WASHINGTON -- Russia’s top diplomat in the United States has blamed Washington for the worsening ties between the two countries, even as he emphasized common threats the two faced and the potential for cooperation.
Coming amid increasing rhetorical salvos between Moscow and Washington, Ambassador Sergei Kislyak’s comments on October 11 to an audience of university students and faculty were by turns conciliatory and defensive.
Russia has taken a prominent place in the U.S. presidential election campaign, with U.S. intelligence officials last week blaming Moscow for several hacking incidents of U.S. political parties and state electoral commissions.
President Barack Obama’s administration said on October 11 that it is planning some sort of response that would target Russia or its interests.
Speaking at Johns Hopkins University’s School for Advanced International Studies, Kislyak repeated Russian statements that Moscow is not interfering in the U.S. election, and he lamented the sharp downturn in bilateral relations, laying the blame on the Americans.
“We are very much disappointed that instead of trying to build and capitalize on what both Russia and the United States can help together to solve the issues that do exist together…that we are locked into that kind of unfriendly discussions, and I think we are missing a lot of opportunities,” he said.
“I would like to underline that we feel that it’s not us who started it, it’s not us who’s fueling it, but the result is that is where we are,” Kislyak said.
The diplomat called for a renewal of cooperation between U.S. and Russian military forces in Syria, saying that the two sides shared a common goal of defeating terrorist groups like Al-Qaeda and Islamic State. But he argued that Russia’s military presence in Syria is legitimate, having been invited into the country by the Syrian regime, a close ally.
A cease-fire negotiated by Moscow and Washington collapsed last month and gave way to a blistering assault by Russian and Syrian forces against the city of Aleppo, where parts are still controlled by opposition forces, as well as groups labeled as terrorists.
That led Washington to announce it was suspending all talks with Moscow over resolving the Syrian conflict.
In Syria, Kislyak said, “We are there on a fully legal basis, unlike some others who fly and send troops on the ground without asking permission of a legitimate government.”

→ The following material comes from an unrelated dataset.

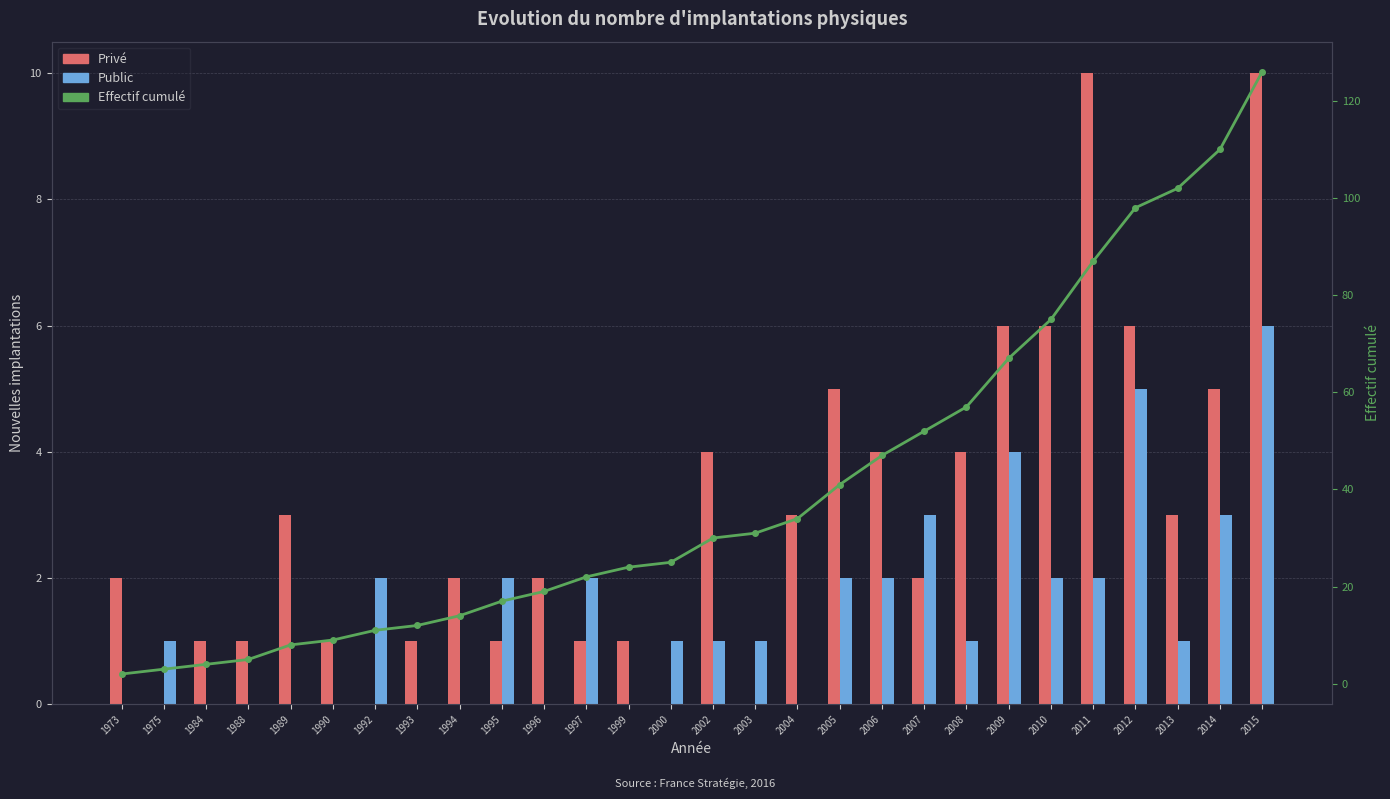

Count the Privé values in the range 1 to 5.

19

In accusing Washington of stoking the bad blood between the two countries, Kislyak cited the Magnitsky Act, the 2012 law that sanctioned nearly 20 Russian officials for alleged human rights abuses and financial fraud. And he cited Washington’s actions during and after the street protests in Ukraine that forced its pro-Russian president to flee the country and be replaced by a markedly more pro-Western administration.
He also repeated Russian’s longstanding grievances against NATO, both its expansion into former Soviet bloc countries in the 1990s and its current deployment of troops and equipment to places like Poland and the Baltic countries.

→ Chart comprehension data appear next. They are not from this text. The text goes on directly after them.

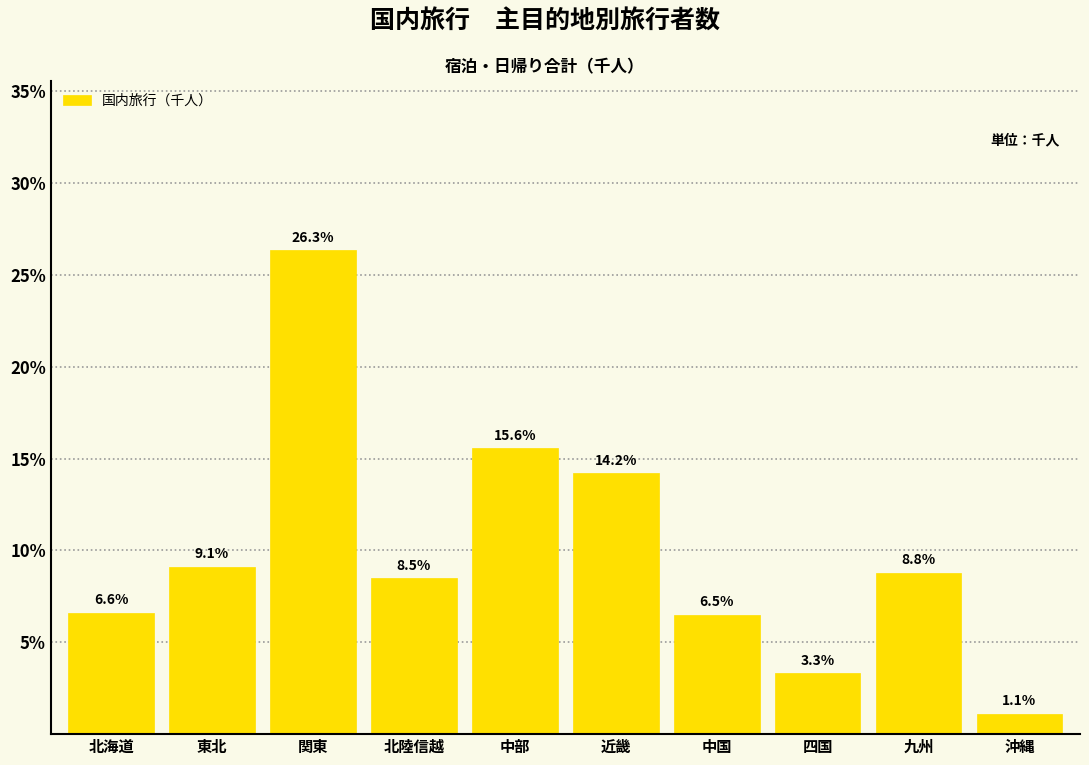

Reading right to left, transcribe all the data shown in this chart.

1.1	8.8	3.3	6.5	14.2	15.6	8.5	26.3	9.1	6.6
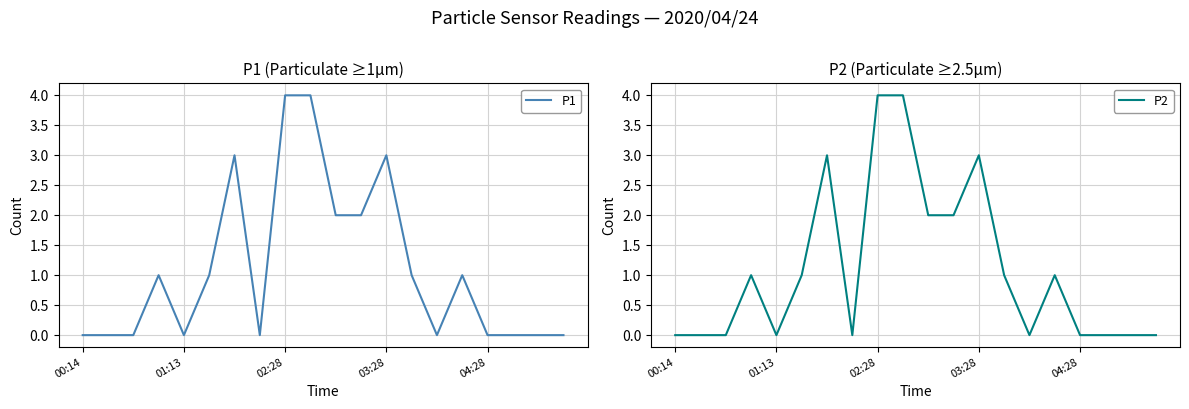

True or false: P1 and P2 intersect in this chart.

False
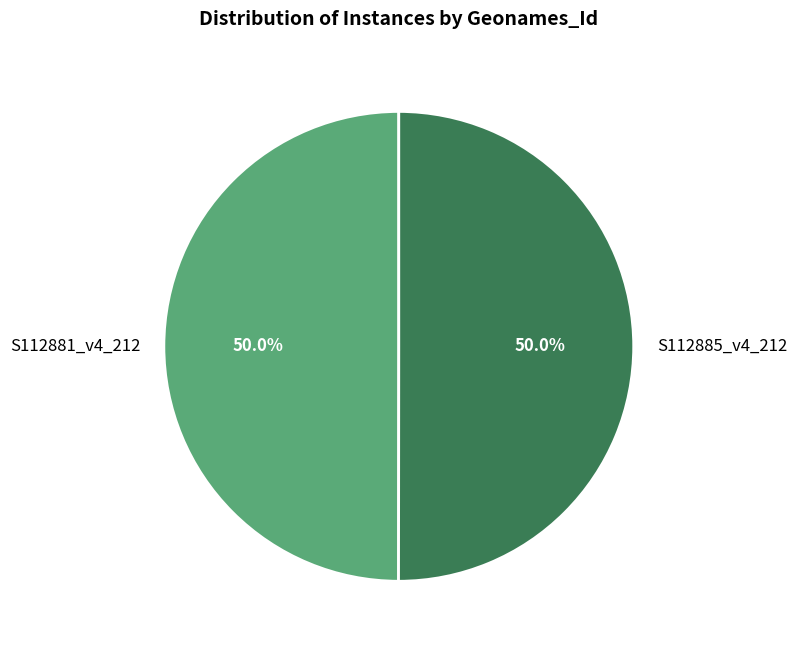

What percentage do S112885_v4_212 and S112881_v4_212 together represent?

100.0%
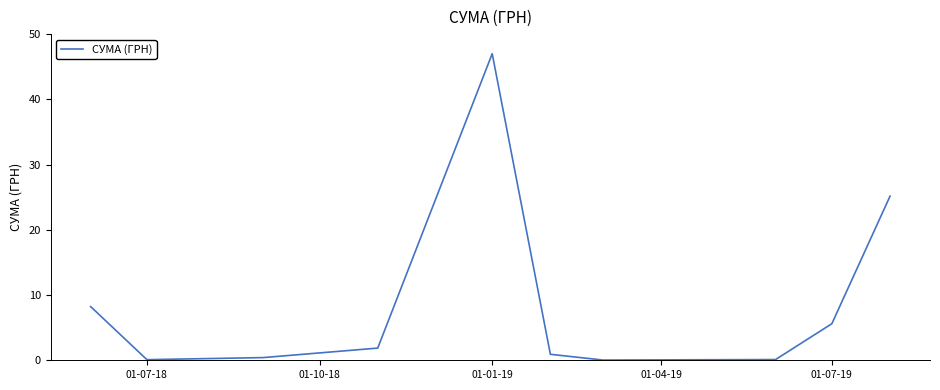

What is the difference between the maximum and minimum values?

47.0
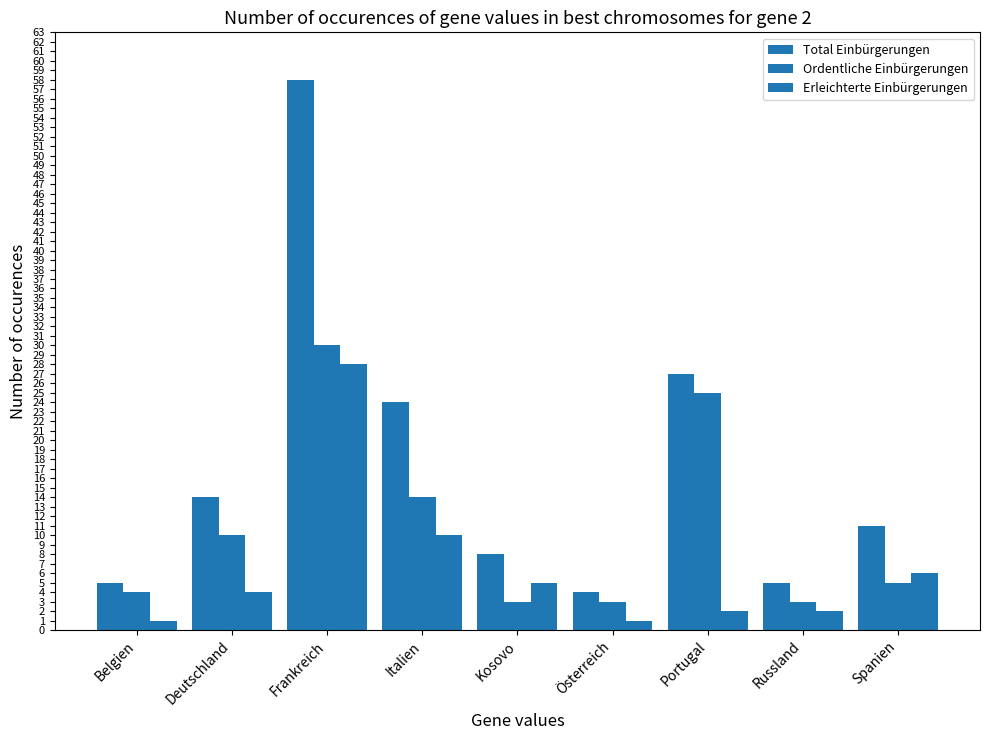

List the series in order of their peak value, highest first.

Total Einbürgerungen, Ordentliche Einbürgerungen, Erleichterte Einbürgerungen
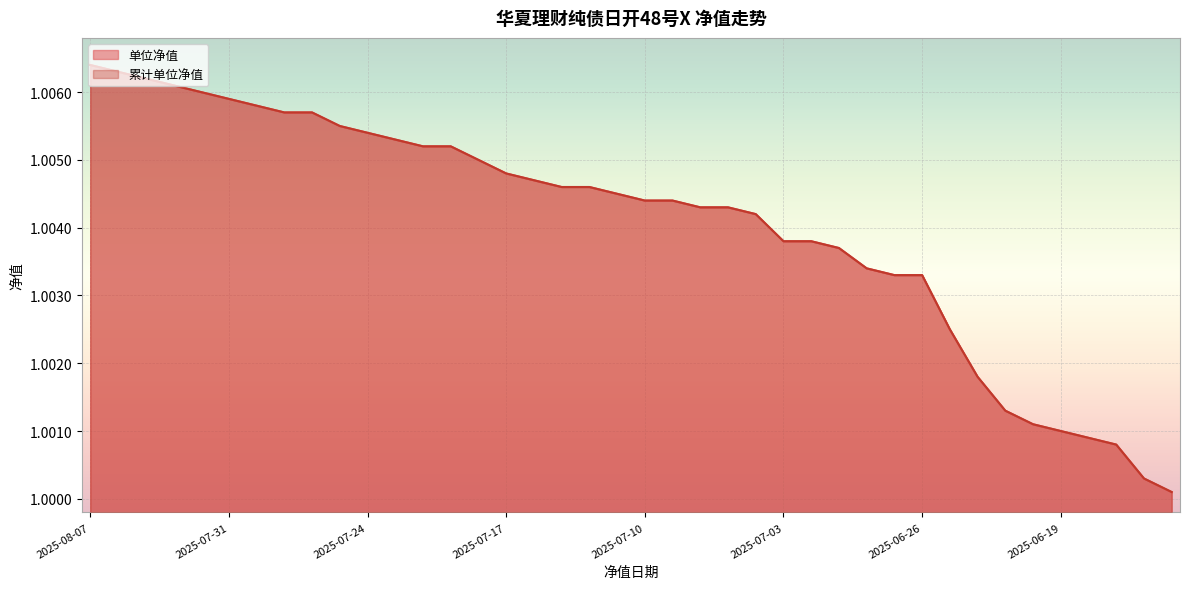

True or false: 累计单位净值 has more than 1 points higher than both neighbors.

False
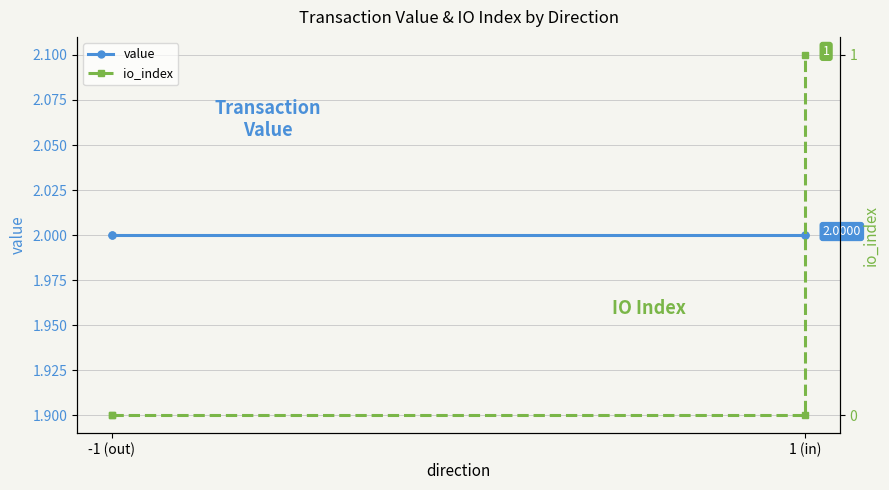

Is this an area chart (filled region under the line)?

No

NATO and U.S. officials have said the bolstered forces are aimed at reassuring alliance members nervous about more aggressive Russian actions in Ukraine, and also along some European borders.
“NATO is an alliance for [its members], not for others, and that creates new dividing lines that is pushed to our borders and that is something that is a very, very serious problem in our relations and most probably one that will have very, very long consequences,” he said.

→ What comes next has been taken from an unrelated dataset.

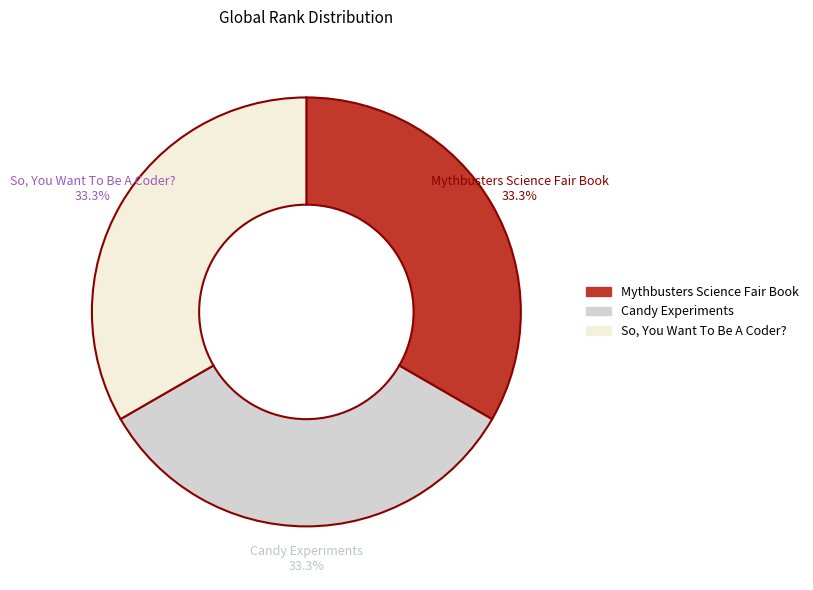

How much of the chart is everything except Candy Experiments?

66.7%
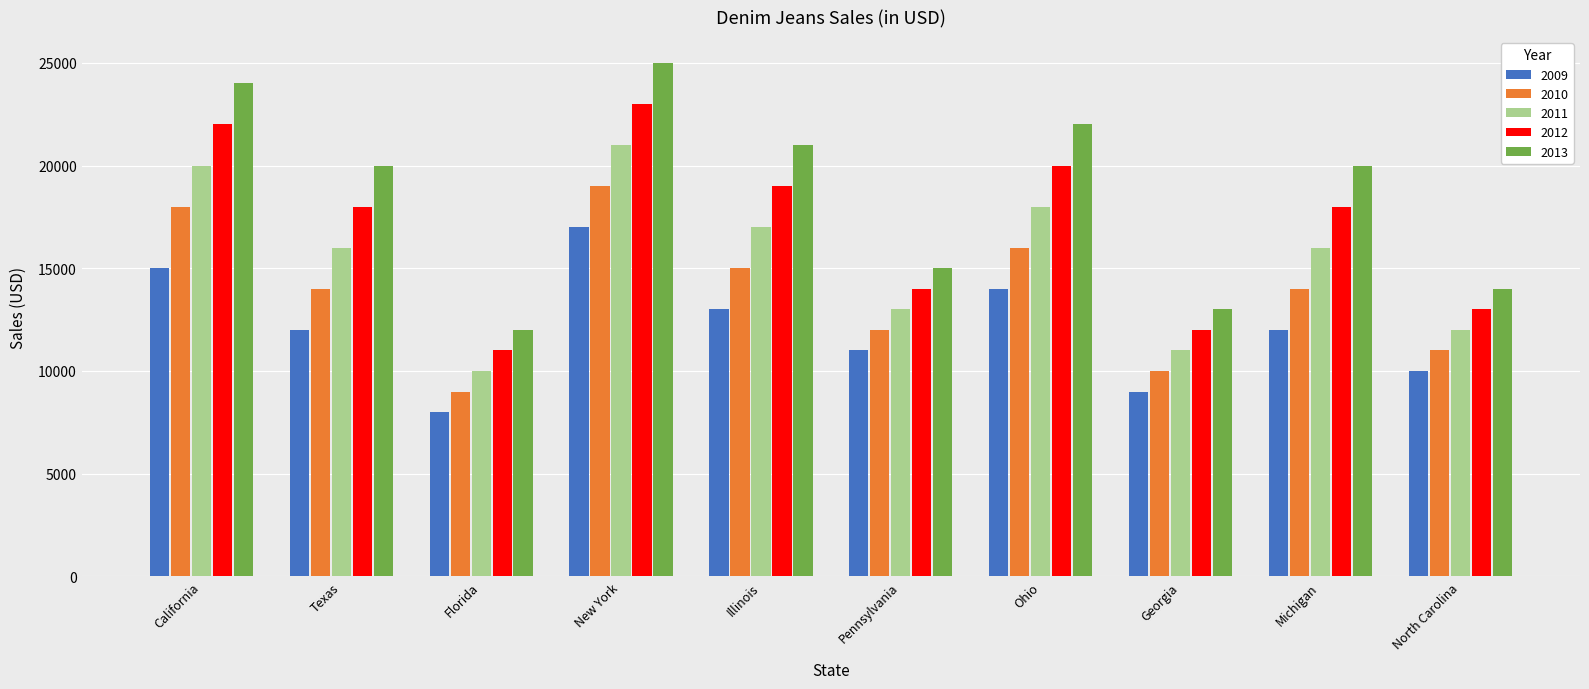

Count the 2009 values in the range 10000 to 14000.

6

He said he agreed with the assessment being heard with frequency in Washington policy circles that bilateral relations haven’t been this problematic since the end of the Cold War.
“The risks of miscalculations have increased. I agree with that. Especially with your forces being deployed, NATO forces, being deployed next to our borders, sometimes in a very -- how shall put it in a polite way -- in a strange way, to show up the strength of the United States,” he said.